La comunidad internacional se encuentra sorprendida por la rapidez y precisión con la que Estados Unidos llevó a cabo una operación militar que resultó en la extracción del presidente Nicolás Maduro de Venezuela. La acción, presentada como una intervención puntual de seguridad internacional y lucha contra el narcotráfico, combinó una dimensión militar con una estrategia mediática, demostrando la capacidad de Washington para actuar cuando y donde lo desee.
La sorpresiva operación militar liderada por EEUU para derrocar a Maduro ha generado gran impacto a nivel global. Según la experta Anna Kowalczyk, del Centro de Estudios en Política Internacional de la Universidad Central, si bien una intervención estadounidense en Venezuela era esperada desde hace meses, la rapidez y efectividad con la que se llevó a cabo resultaron sorprendentes.
"La operación, presentada como una acción puntual de seguridad internacional y lucha contra el narcotráfico, combinó una dimensión militar con una estrategia mediática, pensada para demostrar que Washington es capaz de actuar cuando y donde quiere", señaló Kowalczyk.
Sin embargo, más allá del espectáculo, la experta considera que es difícil imaginar un mayor involucramiento de Estados Unidos en Venezuela o un intento serio de control del país. "Trump y el movimiento MAGA, bajo el lema de 'America First', se han opuesto históricamente a cualquier intento de reconstrucción del Estado o de creación forzada de regímenes políticos, por ser procesos largos, costosos y con dudosos retornos políticos para Washington", explicó.
Unos pocos bombardeos y la extracción de Maduro no bastan para cambiar un régimen, advierte Kowalczyk. "El poder administrativo, coercitivo y político sigue en manos del chavismo.

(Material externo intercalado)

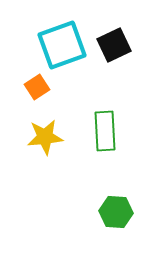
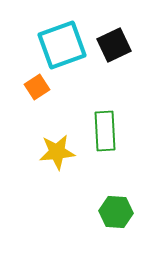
yellow star: moved 12 px right, 15 px down
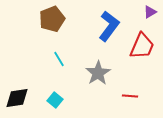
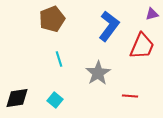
purple triangle: moved 2 px right, 2 px down; rotated 16 degrees clockwise
cyan line: rotated 14 degrees clockwise
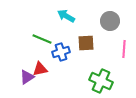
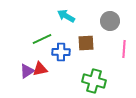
green line: rotated 48 degrees counterclockwise
blue cross: rotated 18 degrees clockwise
purple triangle: moved 6 px up
green cross: moved 7 px left; rotated 10 degrees counterclockwise
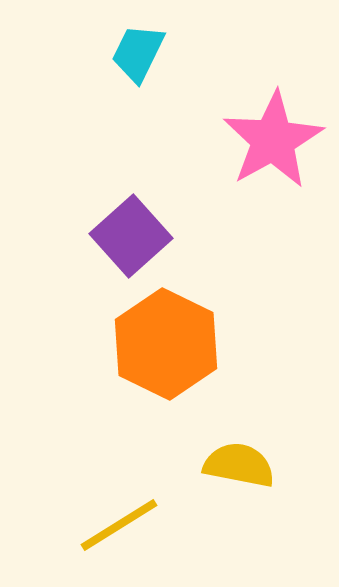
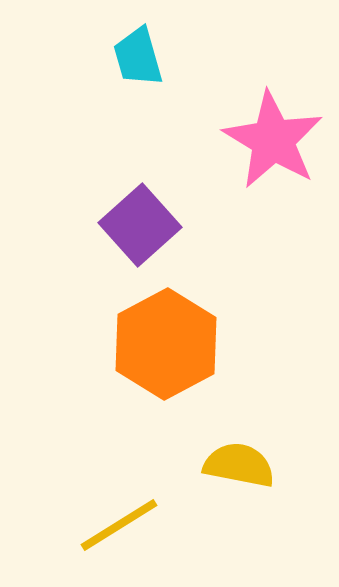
cyan trapezoid: moved 4 px down; rotated 42 degrees counterclockwise
pink star: rotated 12 degrees counterclockwise
purple square: moved 9 px right, 11 px up
orange hexagon: rotated 6 degrees clockwise
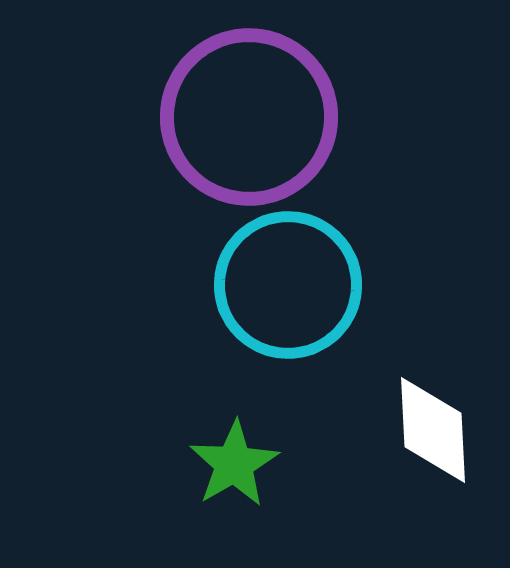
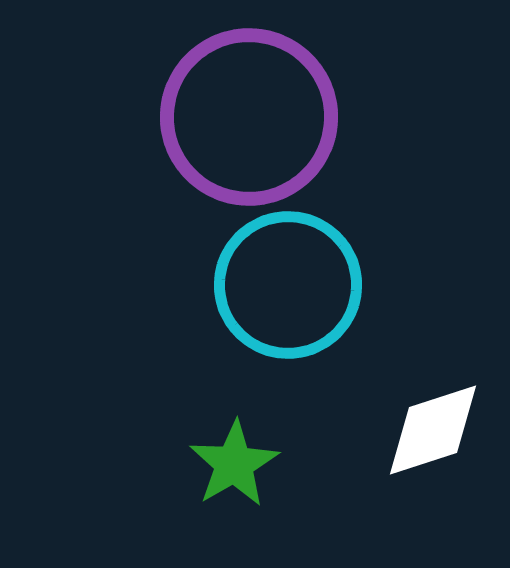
white diamond: rotated 75 degrees clockwise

Cualquier reconstrucción del país o reemplazo efectivo de régimen exige una estrategia de consolidación posconflicto que combine seguridad, política y desarrollo económico, algo que raramente ha existido tras intervenciones recientes en Oriente Medio y el Norte de África", señaló.
En este sentido, la experta considera que la atención de EEUU probablemente se desplace hacia otros intereses estratégicos, "ejerciendo presión desde lejos en lugar de comprometerse en esfuerzos extensos de reconstrucción democrática". Bajo el actual gobierno, es "difícil imaginar una acción sostenida y genuina en favor de la democracia o los derechos humanos en Venezuela".